NU has recruited players who fit that style. The Wildcats have fast receivers and running backs like Miles Shuler, Justin Jackson, Solomon Vault and Tony Jones, who can get open and make things happen after the catch, or break away for a long run. They have players they didn't used to get, like Kyle Prater and Cameron Dickerson, who can go up and get the ball. They have athletic linemen that a lot of other very good schools wanted, who may not be able to blow opponents off the line, but can zone block very well and do enough in pass protection when the field is so spread out.
Yet, Northwestern is losing. I asked Fitzgerald why improved talent has led to fewer wins, and his answer was telling.
"Our one-on-one battles and the way they happen, and then we lose, it's tough," he said.
That struck me as odd. The point of the spread is to eliminate those one-on-one situations. It gives teams who can't just "line up and beat you" a way to beat teams with superior talent. That's how Northwestern put up 54 points to beat a far more talented Michigan team in the game that introduced the spread to the world.
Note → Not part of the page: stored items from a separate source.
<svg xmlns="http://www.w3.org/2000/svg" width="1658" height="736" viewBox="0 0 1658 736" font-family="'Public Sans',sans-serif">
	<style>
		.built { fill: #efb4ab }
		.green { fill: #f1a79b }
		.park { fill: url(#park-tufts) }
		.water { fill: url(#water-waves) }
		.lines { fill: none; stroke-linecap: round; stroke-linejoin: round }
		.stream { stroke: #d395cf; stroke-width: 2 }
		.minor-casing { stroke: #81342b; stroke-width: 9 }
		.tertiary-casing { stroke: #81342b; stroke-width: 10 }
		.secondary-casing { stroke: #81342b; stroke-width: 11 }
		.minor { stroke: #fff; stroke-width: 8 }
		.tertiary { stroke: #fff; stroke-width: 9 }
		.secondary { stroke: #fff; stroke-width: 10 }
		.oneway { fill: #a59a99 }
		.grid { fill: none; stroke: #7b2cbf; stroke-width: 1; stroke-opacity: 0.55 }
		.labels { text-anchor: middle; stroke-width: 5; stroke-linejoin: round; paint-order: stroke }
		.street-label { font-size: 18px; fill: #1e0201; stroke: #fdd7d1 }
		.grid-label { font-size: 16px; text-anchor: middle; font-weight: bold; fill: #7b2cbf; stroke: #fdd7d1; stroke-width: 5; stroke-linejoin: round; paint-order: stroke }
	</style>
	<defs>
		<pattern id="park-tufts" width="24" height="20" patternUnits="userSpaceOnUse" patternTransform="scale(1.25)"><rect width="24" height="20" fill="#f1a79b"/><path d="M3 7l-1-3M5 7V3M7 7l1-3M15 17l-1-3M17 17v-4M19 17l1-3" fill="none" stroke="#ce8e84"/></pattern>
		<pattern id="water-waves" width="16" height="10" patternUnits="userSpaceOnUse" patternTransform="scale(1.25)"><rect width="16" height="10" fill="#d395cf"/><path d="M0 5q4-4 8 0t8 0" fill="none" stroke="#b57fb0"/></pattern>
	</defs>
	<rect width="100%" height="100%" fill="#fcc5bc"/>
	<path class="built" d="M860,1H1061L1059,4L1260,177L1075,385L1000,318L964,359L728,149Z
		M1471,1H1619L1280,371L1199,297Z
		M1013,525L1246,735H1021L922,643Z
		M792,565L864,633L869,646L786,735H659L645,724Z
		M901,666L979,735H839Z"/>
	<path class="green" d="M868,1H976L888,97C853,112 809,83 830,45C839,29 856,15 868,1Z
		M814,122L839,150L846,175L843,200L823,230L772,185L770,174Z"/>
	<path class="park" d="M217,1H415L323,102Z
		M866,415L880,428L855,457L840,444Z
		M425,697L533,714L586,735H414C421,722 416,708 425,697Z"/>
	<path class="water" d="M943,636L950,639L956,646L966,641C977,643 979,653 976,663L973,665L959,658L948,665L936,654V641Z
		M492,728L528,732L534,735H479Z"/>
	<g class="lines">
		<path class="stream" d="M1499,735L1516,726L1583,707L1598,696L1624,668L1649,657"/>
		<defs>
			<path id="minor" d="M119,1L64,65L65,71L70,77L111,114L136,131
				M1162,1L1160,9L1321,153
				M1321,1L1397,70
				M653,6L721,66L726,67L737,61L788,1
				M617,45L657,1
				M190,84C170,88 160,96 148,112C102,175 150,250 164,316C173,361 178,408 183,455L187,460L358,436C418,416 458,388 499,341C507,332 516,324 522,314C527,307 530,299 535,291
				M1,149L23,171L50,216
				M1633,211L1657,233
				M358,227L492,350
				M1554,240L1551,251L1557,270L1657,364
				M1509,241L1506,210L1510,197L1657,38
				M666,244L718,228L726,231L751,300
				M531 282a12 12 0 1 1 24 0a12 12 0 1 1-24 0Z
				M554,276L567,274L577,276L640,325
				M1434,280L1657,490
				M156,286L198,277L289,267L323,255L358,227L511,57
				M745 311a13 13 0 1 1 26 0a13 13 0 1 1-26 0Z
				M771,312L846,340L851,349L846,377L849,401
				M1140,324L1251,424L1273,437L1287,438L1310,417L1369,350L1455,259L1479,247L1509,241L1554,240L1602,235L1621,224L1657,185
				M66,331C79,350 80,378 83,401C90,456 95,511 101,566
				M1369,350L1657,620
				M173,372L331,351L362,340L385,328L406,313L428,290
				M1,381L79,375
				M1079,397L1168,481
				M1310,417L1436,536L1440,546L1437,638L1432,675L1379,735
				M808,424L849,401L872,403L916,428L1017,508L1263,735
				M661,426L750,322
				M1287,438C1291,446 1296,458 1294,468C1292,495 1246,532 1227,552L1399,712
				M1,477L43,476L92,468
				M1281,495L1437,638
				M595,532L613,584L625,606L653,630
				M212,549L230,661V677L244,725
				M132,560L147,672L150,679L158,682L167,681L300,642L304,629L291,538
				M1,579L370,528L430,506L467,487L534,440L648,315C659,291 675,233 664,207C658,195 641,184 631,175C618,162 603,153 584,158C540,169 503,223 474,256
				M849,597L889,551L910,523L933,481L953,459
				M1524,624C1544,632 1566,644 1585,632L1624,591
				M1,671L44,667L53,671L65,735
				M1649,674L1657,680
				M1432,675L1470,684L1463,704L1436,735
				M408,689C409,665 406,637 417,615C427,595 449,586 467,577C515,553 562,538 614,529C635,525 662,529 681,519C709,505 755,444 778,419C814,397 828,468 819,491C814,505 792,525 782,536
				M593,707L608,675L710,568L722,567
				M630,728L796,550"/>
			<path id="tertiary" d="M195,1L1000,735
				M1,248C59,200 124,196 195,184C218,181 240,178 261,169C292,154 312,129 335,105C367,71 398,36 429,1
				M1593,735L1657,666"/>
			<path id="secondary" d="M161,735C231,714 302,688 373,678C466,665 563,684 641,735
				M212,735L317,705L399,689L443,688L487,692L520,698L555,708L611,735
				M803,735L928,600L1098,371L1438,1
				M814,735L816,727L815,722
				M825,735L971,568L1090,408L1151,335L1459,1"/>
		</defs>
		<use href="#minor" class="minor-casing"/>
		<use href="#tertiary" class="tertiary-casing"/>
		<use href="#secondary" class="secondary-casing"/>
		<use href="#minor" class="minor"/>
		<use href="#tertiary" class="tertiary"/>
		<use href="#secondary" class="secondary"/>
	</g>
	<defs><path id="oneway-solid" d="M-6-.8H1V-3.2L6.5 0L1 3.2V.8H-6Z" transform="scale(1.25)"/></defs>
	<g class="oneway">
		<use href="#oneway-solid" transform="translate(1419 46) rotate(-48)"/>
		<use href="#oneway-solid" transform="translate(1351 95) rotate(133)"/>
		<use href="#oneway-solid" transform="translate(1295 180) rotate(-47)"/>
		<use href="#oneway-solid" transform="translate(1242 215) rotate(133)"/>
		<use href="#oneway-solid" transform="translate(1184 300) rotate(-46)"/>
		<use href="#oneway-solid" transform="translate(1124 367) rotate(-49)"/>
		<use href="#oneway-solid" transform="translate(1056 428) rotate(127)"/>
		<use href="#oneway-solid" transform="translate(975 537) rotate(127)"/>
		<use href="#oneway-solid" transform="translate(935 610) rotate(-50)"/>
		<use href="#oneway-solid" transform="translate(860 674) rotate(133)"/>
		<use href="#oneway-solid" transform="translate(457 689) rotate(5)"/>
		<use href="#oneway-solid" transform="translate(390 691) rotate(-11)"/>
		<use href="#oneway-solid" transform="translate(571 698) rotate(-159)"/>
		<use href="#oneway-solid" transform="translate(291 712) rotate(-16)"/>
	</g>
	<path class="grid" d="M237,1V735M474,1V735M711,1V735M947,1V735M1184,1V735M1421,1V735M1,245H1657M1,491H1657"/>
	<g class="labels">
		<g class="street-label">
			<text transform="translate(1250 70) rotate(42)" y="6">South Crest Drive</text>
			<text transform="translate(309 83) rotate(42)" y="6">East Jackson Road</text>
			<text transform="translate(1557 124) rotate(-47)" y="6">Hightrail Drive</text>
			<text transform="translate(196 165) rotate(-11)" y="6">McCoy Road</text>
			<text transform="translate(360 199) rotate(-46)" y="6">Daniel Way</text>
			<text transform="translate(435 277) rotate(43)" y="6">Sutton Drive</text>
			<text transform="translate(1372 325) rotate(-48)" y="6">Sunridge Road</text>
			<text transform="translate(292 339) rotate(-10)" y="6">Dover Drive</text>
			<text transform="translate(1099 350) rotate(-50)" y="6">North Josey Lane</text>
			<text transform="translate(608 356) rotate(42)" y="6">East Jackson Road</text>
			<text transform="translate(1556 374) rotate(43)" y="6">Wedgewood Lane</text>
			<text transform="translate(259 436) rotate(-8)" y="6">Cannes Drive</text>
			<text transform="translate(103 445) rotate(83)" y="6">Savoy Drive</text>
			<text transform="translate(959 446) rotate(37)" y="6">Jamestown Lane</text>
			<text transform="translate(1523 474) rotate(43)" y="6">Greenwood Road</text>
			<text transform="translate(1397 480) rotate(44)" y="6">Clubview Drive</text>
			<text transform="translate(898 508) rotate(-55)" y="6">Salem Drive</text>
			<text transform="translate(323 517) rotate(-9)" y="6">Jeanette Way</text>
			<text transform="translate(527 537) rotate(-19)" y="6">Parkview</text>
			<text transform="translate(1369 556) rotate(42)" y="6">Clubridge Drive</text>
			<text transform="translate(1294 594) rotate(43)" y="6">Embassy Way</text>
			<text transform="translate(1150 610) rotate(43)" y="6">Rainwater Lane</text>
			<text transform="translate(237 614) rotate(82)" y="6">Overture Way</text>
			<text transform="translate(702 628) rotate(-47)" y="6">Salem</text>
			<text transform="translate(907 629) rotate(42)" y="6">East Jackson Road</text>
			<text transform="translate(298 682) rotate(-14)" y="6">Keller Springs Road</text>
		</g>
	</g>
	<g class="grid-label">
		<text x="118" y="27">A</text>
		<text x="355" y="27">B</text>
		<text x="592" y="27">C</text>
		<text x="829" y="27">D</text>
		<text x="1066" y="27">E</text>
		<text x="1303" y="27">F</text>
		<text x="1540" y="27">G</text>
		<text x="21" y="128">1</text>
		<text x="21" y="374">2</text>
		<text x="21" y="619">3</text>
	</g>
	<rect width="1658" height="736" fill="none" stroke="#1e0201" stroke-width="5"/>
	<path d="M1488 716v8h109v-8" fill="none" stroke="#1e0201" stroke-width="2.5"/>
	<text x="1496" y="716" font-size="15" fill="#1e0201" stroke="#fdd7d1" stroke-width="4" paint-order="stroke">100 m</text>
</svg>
That's how the NU teams of the mid-to-late 2000s put on offensive shows. That's how, even last year, NU's offense lit up Ohio State's 5-star defense.
And now, a year later, Northwestern's coach thinks his team's biggest problem is its one-on-one battles — the thing its offense is supposed to neutralize? So I pressed Fitzgerald, asking why that was a concern, and whether anything had changed schematically.
"We haven't changed anything," he said. "There are some things right now, from a players standpoint, that we don't think we have to our advantage."
That's baffling to me. How can Fitzgerald claim that nothing has changed, and that the problem is with the personnel, when he has so many playmakers at his disposal — at least, far more than he did earlier in his tenure, and Randy Walker and Kevin Wilson did when they pioneered the spread?
It's not that NU doesn't have the personnel to run that Walker/Wilson offense, or even the Kafka/Basanez/Persa offense. The Wildcats don't have the personnel to be what Fitzgerald wants, which it's becoming increasingly clear is more a "line up and beat you" team — or at least a hybrid of that and the spread — than a pure spread team like the NU teams of old.
The problem is, Northwestern is never going to just be able to line up and beat you. The Wildcats are recruiting better, but they're still average in the Big Ten, and their recruits are good at the system they've always run, not the one they're seemingly transitioning to.
Northwestern can win again. It can win with these players. Hell, these players have won before. But in order to win games, Northwestern has to be willing to be Northwestern. And unfortunately, the coaching staff doesn't seem intent on doing that.